Stored dataset items:
=== Begin Enclosure ===

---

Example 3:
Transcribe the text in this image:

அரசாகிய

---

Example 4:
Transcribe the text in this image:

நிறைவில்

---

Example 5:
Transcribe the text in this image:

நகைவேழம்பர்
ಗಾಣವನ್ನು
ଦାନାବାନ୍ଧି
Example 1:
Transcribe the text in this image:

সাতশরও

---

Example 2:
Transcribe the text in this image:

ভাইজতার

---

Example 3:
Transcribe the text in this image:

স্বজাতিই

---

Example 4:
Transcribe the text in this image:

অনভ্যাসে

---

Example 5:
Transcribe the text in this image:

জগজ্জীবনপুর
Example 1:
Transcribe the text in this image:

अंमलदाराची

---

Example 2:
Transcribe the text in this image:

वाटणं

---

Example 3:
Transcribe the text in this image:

=== End Enclosure ===

After the last line, print all the entries once again, unchanged.

---

Example 3:
Transcribe the text in this image:

அரசாகிய

---

Example 4:
Transcribe the text in this image:

நிறைவில்

---

Example 5:
Transcribe the text in this image:

நகைவேழம்பர்
ಗಾಣವನ್ನು
ଦାନାବାନ୍ଧି
Example 1:
Transcribe the text in this image:

সাতশরও

---

Example 2:
Transcribe the text in this image:

ভাইজতার

---

Example 3:
Transcribe the text in this image:

স্বজাতিই

---

Example 4:
Transcribe the text in this image:

অনভ্যাসে

---

Example 5:
Transcribe the text in this image:

জগজ্জীবনপুর
Example 1:
Transcribe the text in this image:

अंमलदाराची

---

Example 2:
Transcribe the text in this image:

वाटणं

---

Example 3:
Transcribe the text in this image:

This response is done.